◆ What is being asked
From the data below, return each line in which the string "Bitcoin" is found.

◆ Page-level text extractions
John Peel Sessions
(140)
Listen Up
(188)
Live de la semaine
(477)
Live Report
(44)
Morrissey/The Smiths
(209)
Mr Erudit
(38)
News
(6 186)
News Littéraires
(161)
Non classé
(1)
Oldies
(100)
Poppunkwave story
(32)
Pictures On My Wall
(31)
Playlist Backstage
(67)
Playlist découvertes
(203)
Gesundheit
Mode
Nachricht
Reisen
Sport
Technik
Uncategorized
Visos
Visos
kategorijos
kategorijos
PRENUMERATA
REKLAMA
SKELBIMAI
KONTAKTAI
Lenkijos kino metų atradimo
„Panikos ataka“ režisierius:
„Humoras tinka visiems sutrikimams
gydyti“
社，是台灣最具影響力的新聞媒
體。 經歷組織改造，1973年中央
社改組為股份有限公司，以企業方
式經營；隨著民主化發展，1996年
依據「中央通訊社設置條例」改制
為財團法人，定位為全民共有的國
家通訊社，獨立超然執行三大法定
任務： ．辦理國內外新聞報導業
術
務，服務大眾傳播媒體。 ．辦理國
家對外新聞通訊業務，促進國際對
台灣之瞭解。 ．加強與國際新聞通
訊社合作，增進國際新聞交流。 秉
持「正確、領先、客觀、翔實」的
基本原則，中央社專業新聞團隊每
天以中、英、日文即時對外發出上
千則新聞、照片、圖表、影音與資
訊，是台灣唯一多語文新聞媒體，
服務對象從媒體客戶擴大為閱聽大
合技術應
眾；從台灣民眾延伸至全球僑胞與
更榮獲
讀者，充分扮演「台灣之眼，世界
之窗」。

==

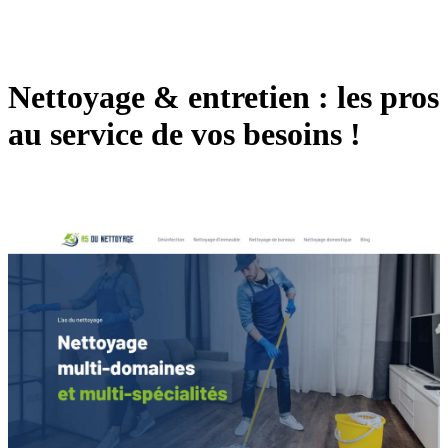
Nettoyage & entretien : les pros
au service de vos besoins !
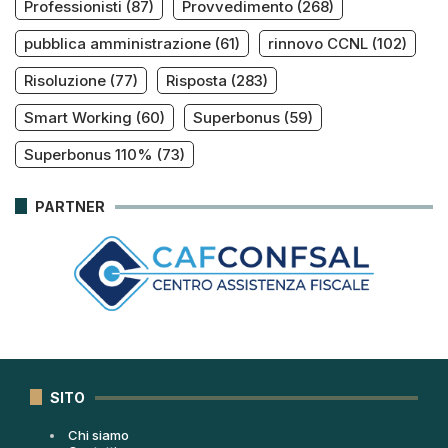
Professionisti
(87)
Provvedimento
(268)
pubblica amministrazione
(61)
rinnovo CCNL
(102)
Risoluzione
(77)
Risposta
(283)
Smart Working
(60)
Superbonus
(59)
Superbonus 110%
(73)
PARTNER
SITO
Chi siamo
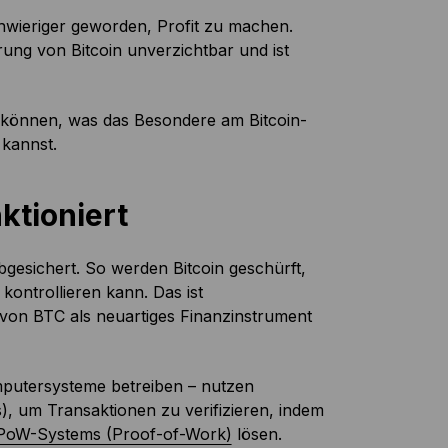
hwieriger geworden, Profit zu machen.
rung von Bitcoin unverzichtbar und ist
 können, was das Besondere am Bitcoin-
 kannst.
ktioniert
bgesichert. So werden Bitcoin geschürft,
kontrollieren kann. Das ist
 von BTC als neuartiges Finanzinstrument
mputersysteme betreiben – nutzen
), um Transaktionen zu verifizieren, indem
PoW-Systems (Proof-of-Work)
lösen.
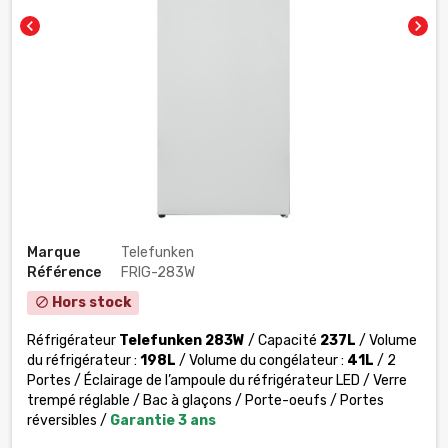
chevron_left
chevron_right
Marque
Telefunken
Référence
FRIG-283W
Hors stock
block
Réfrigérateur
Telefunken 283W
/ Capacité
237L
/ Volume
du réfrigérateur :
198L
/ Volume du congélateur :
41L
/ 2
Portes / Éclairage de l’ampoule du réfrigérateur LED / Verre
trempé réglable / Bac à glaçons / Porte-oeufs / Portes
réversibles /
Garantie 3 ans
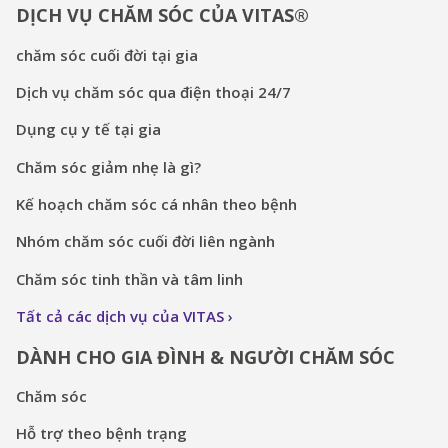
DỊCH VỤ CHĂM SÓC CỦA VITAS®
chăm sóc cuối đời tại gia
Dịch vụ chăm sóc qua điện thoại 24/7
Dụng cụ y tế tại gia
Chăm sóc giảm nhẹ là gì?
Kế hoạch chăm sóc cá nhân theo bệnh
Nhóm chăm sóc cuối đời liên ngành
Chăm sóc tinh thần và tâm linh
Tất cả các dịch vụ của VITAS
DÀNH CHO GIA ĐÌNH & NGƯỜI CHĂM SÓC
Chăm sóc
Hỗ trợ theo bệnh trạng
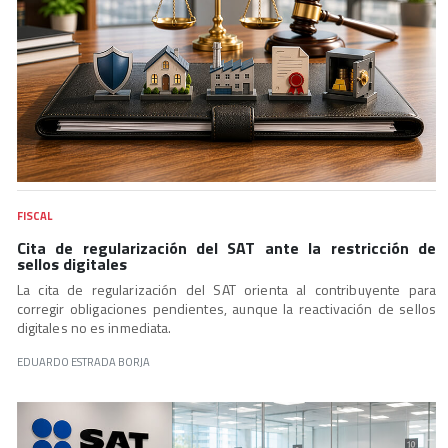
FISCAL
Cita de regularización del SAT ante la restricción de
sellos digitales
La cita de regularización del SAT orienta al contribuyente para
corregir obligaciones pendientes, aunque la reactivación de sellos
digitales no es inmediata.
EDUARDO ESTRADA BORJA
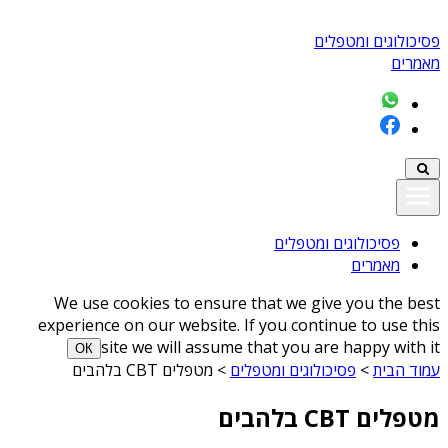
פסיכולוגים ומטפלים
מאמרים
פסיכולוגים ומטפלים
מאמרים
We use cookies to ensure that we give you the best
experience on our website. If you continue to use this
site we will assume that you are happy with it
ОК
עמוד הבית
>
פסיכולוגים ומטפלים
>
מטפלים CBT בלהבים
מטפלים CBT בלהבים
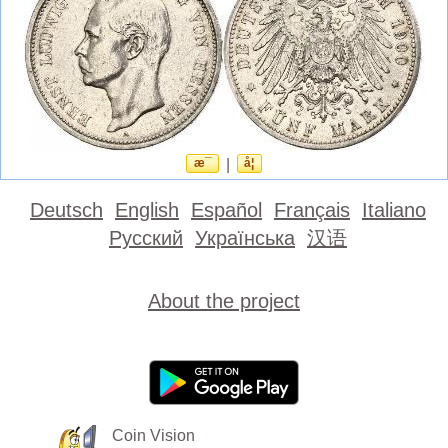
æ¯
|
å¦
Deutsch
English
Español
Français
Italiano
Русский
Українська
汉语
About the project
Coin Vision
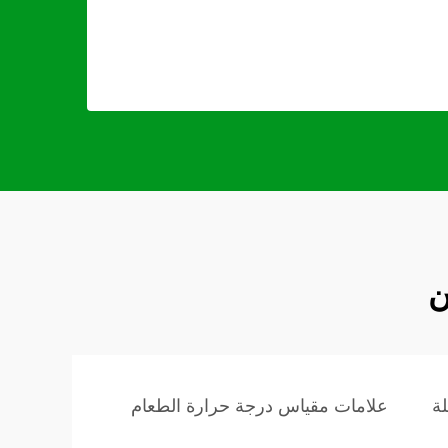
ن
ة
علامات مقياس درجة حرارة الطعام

◆ Answer for this exercise
rung von Bitcoin unverzichtbar und ist
 können, was das Besondere am Bitcoin-
bgesichert. So werden Bitcoin geschürft,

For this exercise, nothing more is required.